## THE PROBLEM
Leave the pictures out and repeat the rest of the data below exactly.

## SUPPLIED MATERIAL
[Start of Attachment]
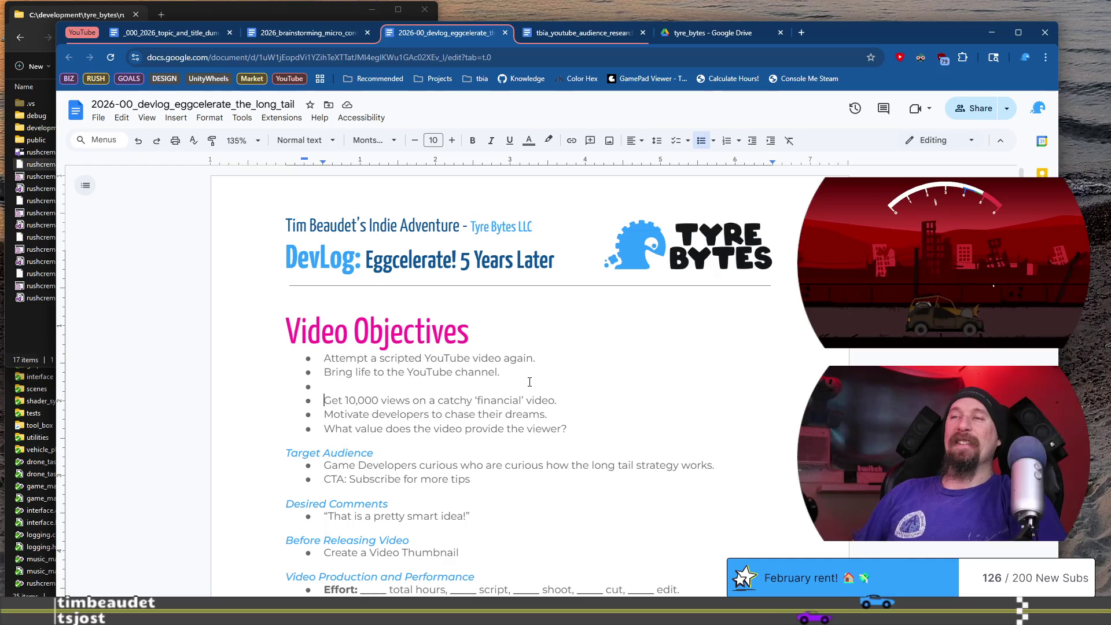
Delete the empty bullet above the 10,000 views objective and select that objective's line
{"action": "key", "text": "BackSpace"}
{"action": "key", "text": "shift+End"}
[End of Attachment]
## SOLVED EXERCISE
Delete the empty bullet above the 10,000 views objective and select that objective's line
{"action": "key", "text": "BackSpace"}
{"action": "key", "text": "shift+End"}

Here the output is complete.